"Should this be a metric, a log, or a trace?" is the most common observability design question. There are clear rules of thumb.
Reach for Metrics When…
- You want a dashboard or an alert
- The question is "how many / how often / how long"
- Long retention (months) at low cost is important
- You need fast aggregation across many machines
Examples: requests per second, p95 latency, queue depth, error rate, CPU utilisation, business KPIs (signups per minute, revenue per hour).
Reach for Logs When…
- You need the full context of an individual event
- You will look at this rarely but in great detail when something goes wrong
- Audit, compliance, or security forensics is involved
- The data is naturally textual (stack traces, command lines, request bodies)
Examples: stack traces, login attempts, configuration changes, slow-query logs, ad-hoc debug output.
Reach for Traces When…
- The question is "why is this slow" or "which downstream broke"
- A request crosses two or more services
- You need to see causality between operations within a request
Examples: a checkout request that touches 8 services, a Lambda + SQS + DynamoDB chain, a SaaS app where a customer reports a single slow operation.
The Decision Table
| Question | Metric | Log | Trace |
|---|---|---|---|
| Are we receiving traffic? | ✅ | ||
| How many errors per minute? | ✅ | ||
| Is the p99 over our SLO? | ✅ | ||
| What was the exact error? | ✅ | ✅ | |
| Why did request X take 4 seconds? | ✅ | ||
| Which user had a problem at 3:14pm? | ✅ | ✅ | |
| Did anyone change a security group? | ✅ | ||
| Is service A or service B the bottleneck? | partial | ✅ | |
| What is our 95th percentile error budget burn? | ✅ |
Cost Drivers
Vendors price by quantity. Understanding the drivers prevents budget surprises.
| Signal | Cost driver |
|---|---|
| Metrics | Number of unique time series (cardinality) × retention |
| Logs | Bytes ingested + bytes indexed + retention |
| Traces | Spans ingested (after sampling) |
The biggest waste in observability spend is high-cardinality metrics. If you put user_id in a Prometheus label, your bill explodes and queries slow to a crawl. If you put it in a log line, you pay only for the bytes.
Sampling
- Metrics are pre-aggregated; sampling is the wrong concept.
- Logs can be sampled at high volume — keep all errors, sample 1% of debug.
- Traces almost always sample. Strategies:
- Head-based — decide when the trace starts (cheap, simple, may miss interesting traces)
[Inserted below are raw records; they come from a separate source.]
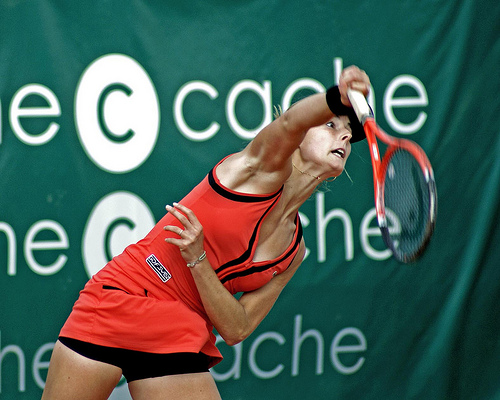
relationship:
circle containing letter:
[70, 50, 160, 172] [98, 81, 135, 143]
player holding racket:
[39, 64, 374, 400] [346, 84, 441, 266]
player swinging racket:
[39, 64, 374, 400] [344, 84, 441, 265]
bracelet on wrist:
[180, 245, 207, 272] [183, 249, 207, 273]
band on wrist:
[325, 85, 352, 116] [323, 82, 348, 122]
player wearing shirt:
[39, 64, 374, 400] [124, 170, 320, 312]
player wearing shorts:
[39, 64, 374, 400] [53, 333, 213, 384]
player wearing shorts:
[39, 64, 373, 398] [54, 326, 218, 381]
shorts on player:
[53, 333, 213, 384] [39, 64, 373, 398]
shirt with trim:
[184, 189, 281, 288] [219, 189, 258, 209]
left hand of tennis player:
[151, 187, 324, 346] [38, 64, 372, 397]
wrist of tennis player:
[186, 250, 210, 278] [38, 64, 372, 397]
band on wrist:
[325, 85, 352, 116] [319, 78, 347, 120]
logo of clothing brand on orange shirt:
[144, 254, 173, 285] [144, 157, 305, 313]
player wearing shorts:
[39, 64, 374, 400] [53, 307, 268, 387]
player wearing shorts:
[39, 64, 374, 400] [40, 335, 211, 383]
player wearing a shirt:
[39, 64, 374, 400] [124, 146, 304, 331]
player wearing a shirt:
[39, 64, 374, 400] [57, 151, 304, 369]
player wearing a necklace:
[39, 64, 374, 400] [286, 154, 330, 202]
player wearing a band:
[39, 64, 374, 400] [328, 86, 350, 116]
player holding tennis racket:
[39, 64, 374, 400] [346, 84, 436, 265]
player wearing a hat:
[39, 64, 374, 400] [341, 109, 364, 140]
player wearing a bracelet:
[39, 64, 374, 400] [186, 251, 207, 268]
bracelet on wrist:
[186, 251, 207, 268] [186, 250, 210, 278]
- Tail-based — buffer traces and decide after they finish, keeping all errors and slow ones (expensive but optimal)
Retention
| Metrics | 13 months — capacity planning, year-over-year |
| Logs | 30–90 days hot, 1+ year cold for compliance |
| Traces | 7–30 days — most useful while incidents are recent |
| Audit logs | 1–7 years (varies by regulation) |
Tier the storage. Hot, indexed storage for the last 30 days; cheap object storage for older data with slower query.
Wide Events: A Newer Idea
Honeycomb and others advocate for "wide events" — a single structured log per request with hundreds of fields (user_id, region, build_id, dependency latencies, feature flags, error class). You then derive metrics and traces from those events on the fly.
It is the unification of the three pillars: store events, derive aggregates, follow causality through them. Powerful, but the storage tooling has to handle it (column store, Druid, ClickHouse-style).
Anti-Patterns
- Logging everything as text — useless to your platform without parsing
- High-cardinality metric labels (user_id, request_id) — kills Prometheus
- One metric per customer — same problem
- Tracing every request unsampled in production — pay through the nose
- Logging at DEBUG in production by default — noise drowns signal
- Logs as your alerting source — too slow, too unreliable; alert on metrics
The Right Default
For a typical web service:
- Emit metrics for every request — service, route, status code, duration histogram.
- Emit one structured log per request at INFO with the same fields plus user/customer/request IDs.
- Emit a trace span for the request, with sub-spans for downstream calls.
- Sample traces at 1–10% but keep all error traces.
- Alert from metrics; investigate with traces; reconstruct stories with logs.
This pattern carries you a long way before you need anything custom.